Google Cloud Professional Data Engineer — Question 198
You are designing a real-time system for a ride hailing app that identifies areas with high demand for rides to effectively reroute available drivers to meet the demand. The system ingests data from multiple sources to Pub/Sub, processes the data, and stores the results for visualization and analysis in real-time dashboards. The data sources include driver location updates every 5 seconds and app-based booking events from riders. The data processing involves real-time aggregation of supply and demand data for the last 30 seconds, every 2 seconds, and storing the results in a low-latency system for visualization. What should you do?
Answer options
- A. Group the data by using a tumbling window in a Dataflow pipeline, and write the aggregated data to Memorystore.
- B. Group the data by using a hopping window in a Dataflow pipeline, and write the aggregated data to Memorystore.
- C. Group the data by using a session window in a Dataflow pipeline, and write the aggregated data to BigQuery.

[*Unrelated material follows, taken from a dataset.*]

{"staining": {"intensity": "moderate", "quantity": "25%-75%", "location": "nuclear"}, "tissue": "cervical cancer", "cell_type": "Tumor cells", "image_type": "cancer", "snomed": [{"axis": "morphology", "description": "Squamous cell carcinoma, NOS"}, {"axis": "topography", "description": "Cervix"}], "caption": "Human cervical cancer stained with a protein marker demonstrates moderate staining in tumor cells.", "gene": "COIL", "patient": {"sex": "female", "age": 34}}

- D. Group the data by using a hopping window in a Dataflow pipeline, and write the aggregated data to BigQuery.
Correct answer: B
Explanation
The correct option is B because a hopping window is ideal for this scenario where you need to aggregate data over overlapping intervals, allowing for real-time updates every 2 seconds. Option A is incorrect because a tumbling window does not support overlapping, which is essential for timely updates. Options C and D are incorrect as they suggest using a session window and writing to BigQuery, which does not meet the low-latency requirement specified in the scenario.